# BRANO DELL'ESERCIZIO:
====

Il futuro del credente si delineerà strada facendo e per esperienza sotto i dettami della divina Provvidenza. Ogni giorno coloro che sono in Cristo riceveranno la misura sufficiente di aiuto necessario. Un simile approccio ci consentirà di servire anche in condizioni difficili, e persino di gioire nel Signore. Qualcuno ha detto: “Una fede che segue Dio obbedisce nei momenti di incertezza, dura nei momenti di angoscia e sacrifica quelli più preziosi”. La vera e duratura gioia consiste nel saper guardare al Signore, ascoltando con fiducia ciò che dice. Sempre! 

Il Dio che libera 

“Quando dovrai attraversare le acque, io sarò con te; quando attraverserai i fiumi, essi non ti sommergeranno, quando camminerai nel fuoco non sarai bruciato” (Is 43:2).

Le parole di questo passo sono vere per Israele, ma sono vere – per estensione – anche per tutti quelli che sono del Signore. È uno di quei versi che il credente ricorda in tempi di particolare distretta. I momenti difficili riguardano proprio tutti. La Scrittura non dice “Se attraverserai … le difficoltà”, ma “Quando dovrai attraversare … quando attraverserai …”. È una certezza! 

L’ora della prova, presto o tardi, arriverà. È solo questione di tempo, e ciò non dipenderà necessariamente dalla nostra fedeltà o dall’assenza di fedeltà.

La sofferenza resterà un mistero insondabile fino a quando raggiungeremo la perfezione del cielo. Le acque, i fiumi e il fuoco – metaforicamente parlando e in alcuni frangenti – sconvolgeranno la fede di un credente, ma non sarà questa la fine della storia. “Io sarò con te!”, dice il Signore. Che autorità e quanta consolazione è riservata per i cuori affranti! Niente potrà cancellare questa sublime realtà. La Bibbia dichiara: “Chi ci separerà dall’amore di Cristo? Sarà forse la tribolazione, l’angoscia, la persecuzione, la fame, la nudità, il pericolo, la spada? […] … sono persuaso che né morte, né vita, né angeli, né principati, né cose presenti, né cose future, né potenze, né altezza, né profondità, né alcun’altra creatura potranno separarci dall’amore di Dio che è in Cristo Gesù” (cfr. Ro 8:35-39).

====

# COSA FARE:
a – Nel brano sul Dio che libera, elenca le cose che la domanda citata da Romani nomina tra «Sarà forse» e «la spada?».
b – Secondo il brano sul Dio che libera, da che cosa non dipende necessariamente l'arrivo dell'ora della prova?
c – Prosegui il brano sul Dio che libera a partire dalla citazione finale tratta da Romani.

# Immagini di pose umane con coordinate:
====

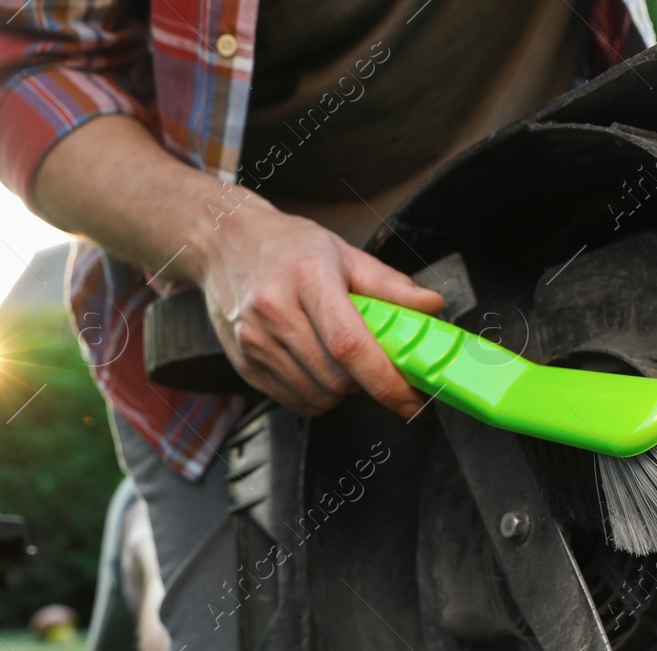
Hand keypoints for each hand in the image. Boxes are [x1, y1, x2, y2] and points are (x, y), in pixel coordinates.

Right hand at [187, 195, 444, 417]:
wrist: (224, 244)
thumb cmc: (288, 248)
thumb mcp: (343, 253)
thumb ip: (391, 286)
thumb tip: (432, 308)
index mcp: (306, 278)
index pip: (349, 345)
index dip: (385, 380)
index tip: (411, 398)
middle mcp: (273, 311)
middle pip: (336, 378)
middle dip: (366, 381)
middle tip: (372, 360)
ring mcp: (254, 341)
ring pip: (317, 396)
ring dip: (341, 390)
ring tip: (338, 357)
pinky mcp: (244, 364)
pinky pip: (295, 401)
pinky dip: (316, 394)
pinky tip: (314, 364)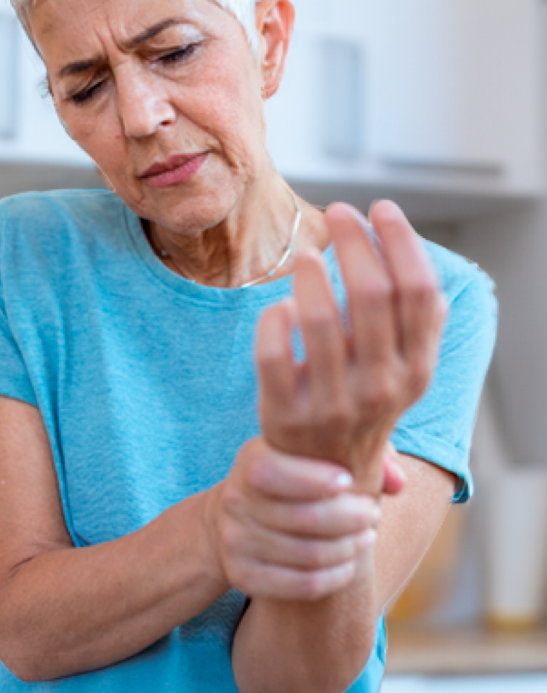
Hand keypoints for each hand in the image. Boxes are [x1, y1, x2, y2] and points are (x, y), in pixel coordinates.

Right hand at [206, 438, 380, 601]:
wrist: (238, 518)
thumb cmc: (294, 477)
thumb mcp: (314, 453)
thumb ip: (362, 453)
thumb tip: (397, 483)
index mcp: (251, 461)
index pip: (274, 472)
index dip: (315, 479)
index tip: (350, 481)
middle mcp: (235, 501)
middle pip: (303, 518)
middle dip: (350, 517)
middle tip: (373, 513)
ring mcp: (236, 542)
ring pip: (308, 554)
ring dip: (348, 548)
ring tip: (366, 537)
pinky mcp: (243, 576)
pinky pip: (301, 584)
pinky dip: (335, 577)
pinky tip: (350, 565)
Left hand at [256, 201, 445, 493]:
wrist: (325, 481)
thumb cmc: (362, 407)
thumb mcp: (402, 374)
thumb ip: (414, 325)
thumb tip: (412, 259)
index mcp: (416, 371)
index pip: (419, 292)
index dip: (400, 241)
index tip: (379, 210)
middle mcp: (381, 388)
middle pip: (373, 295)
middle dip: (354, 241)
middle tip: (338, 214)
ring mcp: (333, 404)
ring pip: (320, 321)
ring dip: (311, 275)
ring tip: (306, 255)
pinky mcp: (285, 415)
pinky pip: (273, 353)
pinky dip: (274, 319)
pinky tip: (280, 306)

====

# RISPOSTE:
a – La tribolazione, l'angoscia, la persecuzione, la fame, la nudità, il pericolo, la spada.

b – Dalla nostra fedeltà o dall'assenza di fedeltà.

c –
Il nostro corpo porterà i segni della sofferenza, subiremo delle perdite, ma non perderemo il divino Liberatore.  Un predicatore ha detto: “È solo quando arrivi al fondo, quando tutto va a rotoli, quando tutti i tuoi schemi e risorse sono rotti ed esausti, che sei finalmente aperto a imparare a dipendere completamente da Dio”.

Dietro il velo della prova scorgiamo sempre un’opportunità di crescita (cfr. Gm 1:2-3).

Adorare il Signore 

“…il Signore ha dato, il Signore ha tolto; sia benedetto il nome del Signore” (Gb 1:21).

Questa è la gemma più bella in tempo di distretta. Un uomo prima di noi – Giobbe – ha fatto questa esperienza ed è diventato un esempio di fede per i credenti che sarebbero venuti dopo.

Riconoscere che Dio è Dio nella prova più buia è un capolavoro della grazia.

Ringraziare il Signore per tutto quello che dà deve essere l’esercizio quotidiano per il cristiano. Perché? Perché niente è suo, tutto gli viene dato per grazia.

Adorare Dio per ciò che ci toglie è la dimostrazione pratica che la mano del Signore conta più dei doni che vi si trovano dentro. A volte il Signore può ridarci alcune delle cose che ci toglie, ed è ciò che è successo a Giobbe. Dio dà, Dio toglie, e a volte ridà di nuovo, lui è il sovrano. La Scrittura afferma che “… il nostro Dio è nei cieli, egli fa tutto ciò che gli piace” (Sl 115:3). Quel che più conta, e che ci fa guardare alla sfera dell’eternità, è che il Signore sia riconosciuto sempre per ciò che egli è: o che abbiamo i suoi doni, o che non li abbiamo più.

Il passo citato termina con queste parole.